Two Chinese brands are emerging fast in the global smartphone game.

OnePlus, from Shenzhen, is just a year old, but recently launched its latest smartphone in the US and UK to great excitement among gadget lovers. China’s biggest homemade smartphone brand is Xiaomi—now the world’s third largest smartphone vendor behind Samsung and Apple. But amidst growing fandom for both companies lies a greater question—how will they actually make money?

OnePlus and Xiaomi are betting on an untested business model. They both aim to sell handsets for almost no profit, to gain market share and edge out competitors like Samsung. After that, they hope to earn the bulk of their profits off of other things they sell to these smartphone users.

On OnePlus’s online forum, co-founder Carl Pei outlined three possible avenues for making real money:

  • Accessories—it sells goods besides smartphones.
  • Services—it sells software that people pay for, or that companies pay to get pre-installed.
  • Scale—it sells enough phones so the company can buy components on the cheap, and maintain a low-but-healthy price point.

This closely mirrors Xiaomi’s plan, which has been in place for about three years longer. Xiaomi started out by selling top-of-the-line Android phones at near-production cost, online only, with an eye towards targeting gadget nerds who want cutting edge features.

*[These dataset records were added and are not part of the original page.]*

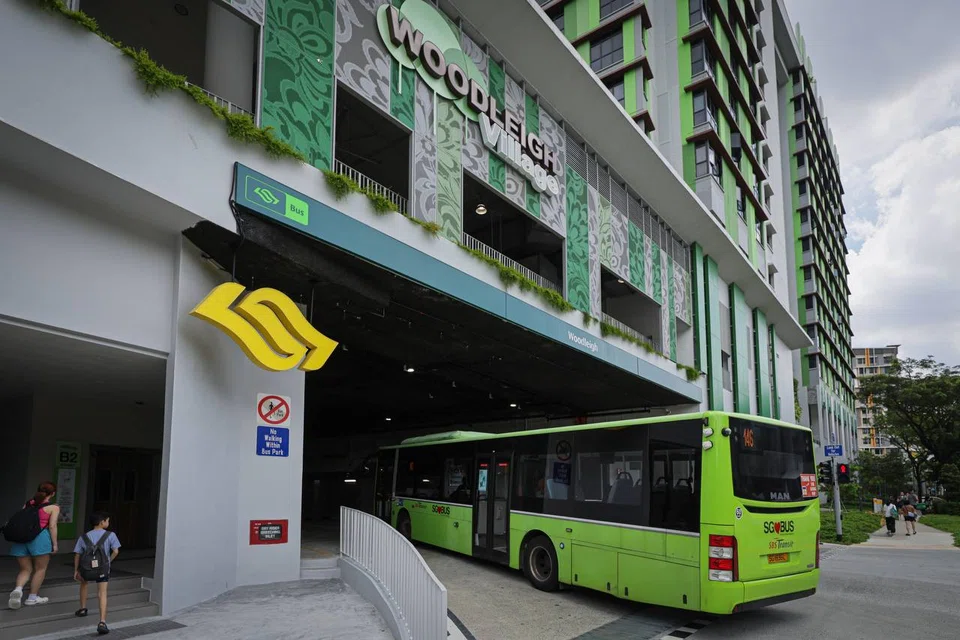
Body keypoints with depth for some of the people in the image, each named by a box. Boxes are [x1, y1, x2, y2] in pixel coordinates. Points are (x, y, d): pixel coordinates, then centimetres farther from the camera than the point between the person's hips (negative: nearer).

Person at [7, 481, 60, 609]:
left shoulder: (27, 504, 17)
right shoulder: (53, 508, 1)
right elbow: (52, 526, -5)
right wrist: (54, 544, 1)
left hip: (21, 538, 5)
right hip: (39, 537, -5)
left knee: (25, 570, 15)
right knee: (40, 569, 12)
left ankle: (18, 589, -12)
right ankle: (32, 598, 16)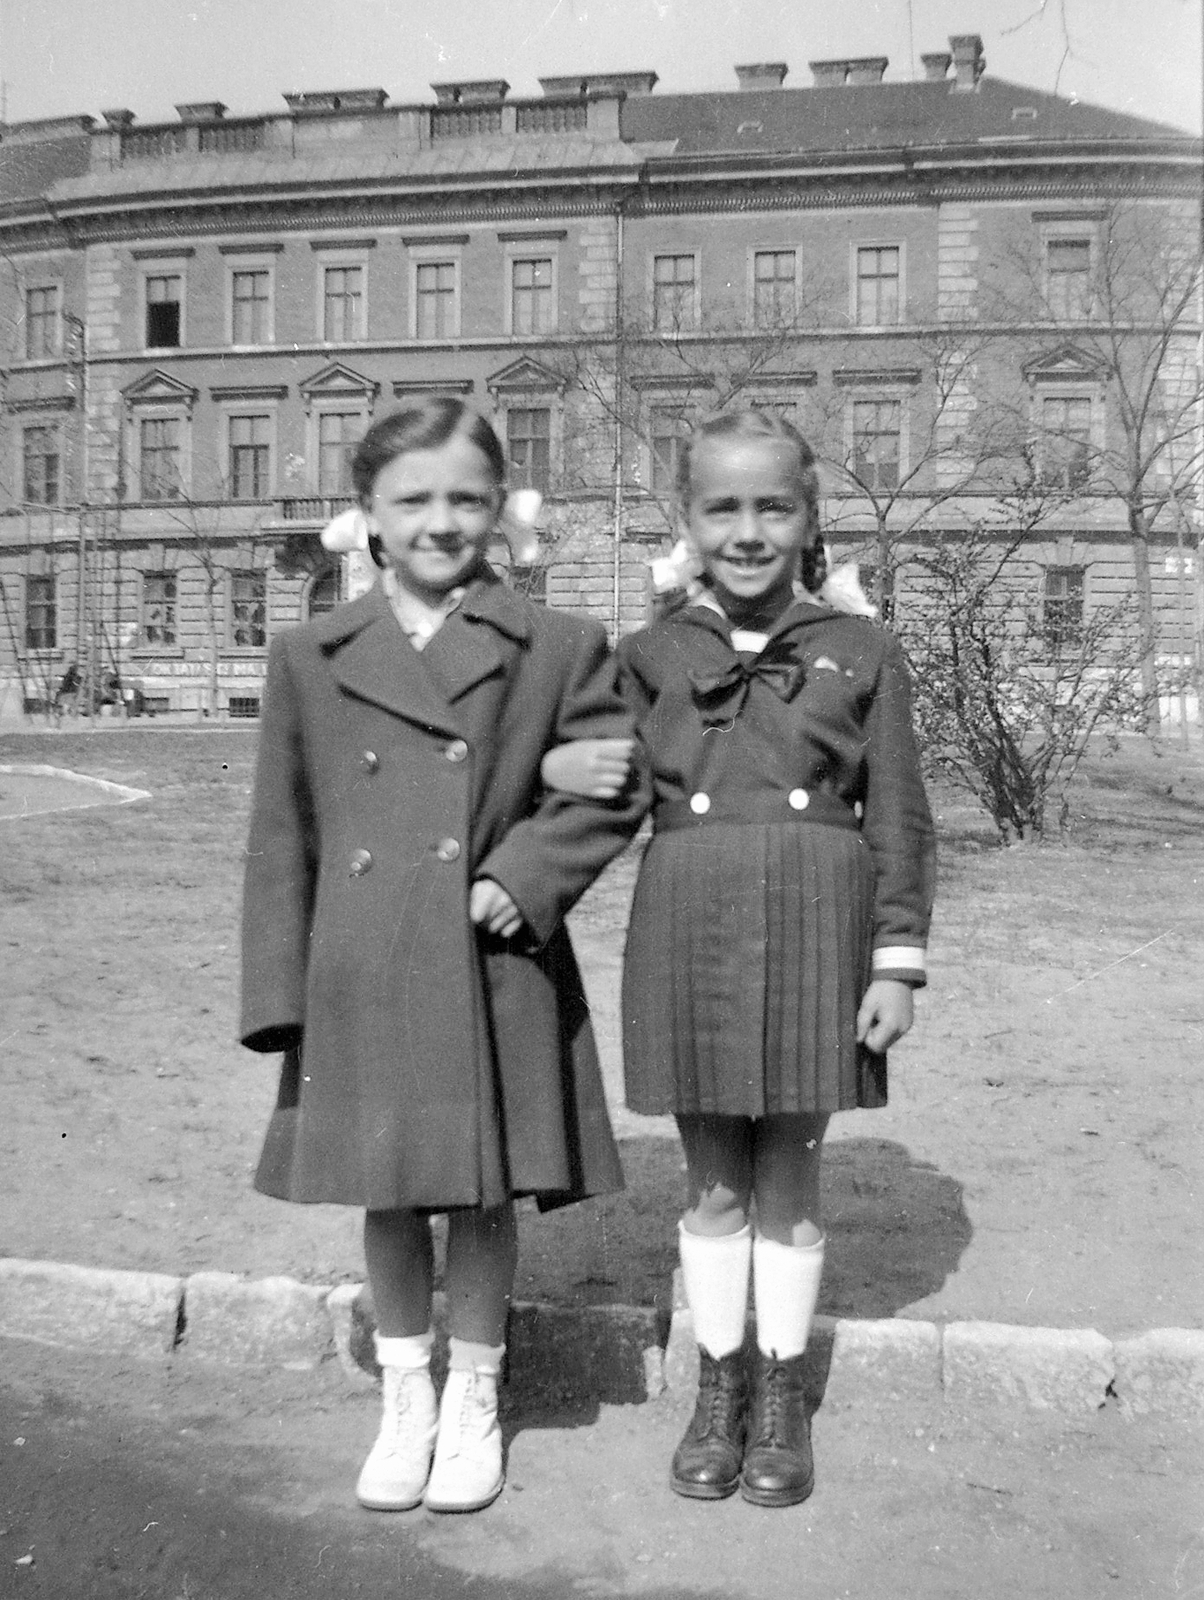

It explained its low prices by promising it would earn money by selling other accessories or services.

Last year, Xiaomi just barely reached profitability through phone sales (the “scale” part), first and foremost, judging by company documents obtained by Reuters and the Wall Street Journal, as well comments from VP Hugo Barra. But for the company, valued at $45 billion, to actually make real money, it needs to push more hardware and services to its phone users.

OnePlus is a few steps behind Xiaomi on this front—the company told Quartz it aims to sell 3 to 5 million phones by the end of this year (Xiaomi is targeting 80 to 100 million phones). OnePlus CEO Pete Lau said last year the company unexpectedly turned a profit, but didn’t discuss specifics.

To Xiaomi’s credit, it has made significant inroads in China beyond selling commoditized smartphones. The company expects to earn $1 billion in services this year, from things like in-app purchases, media downloads, and virtual goods (the company will not state which specific services brought in how much money). It also has built a broad e-commerce business selling internet-of-things devices like smart scales, smart lightbulbs, and smart wristbands.

Still, it’s too early to assess whether or not building out a profitable software or e-commerce business can justify the costs of building a marginally-profitable smartphone business.

The most successful phone company in the world right now is run by Apple, which makes both the software and hardware. But its revenues from software like iTunes and iCloud amounts to about $5 billion—only 10% of the company’s overall revenue.

A $5 billion market may sound big, but OnePlus and Xiaomi don’t have exclusivity on an operating system like Apple does. They both rely on Google’s Android software, and Android users, who on average have lower incomes, spend about a quarter as much as Apple users do on app-store purchases.

Selling good phones at low prices might guarantee lightning growth, but building a viable business from that remains a long-haul bet.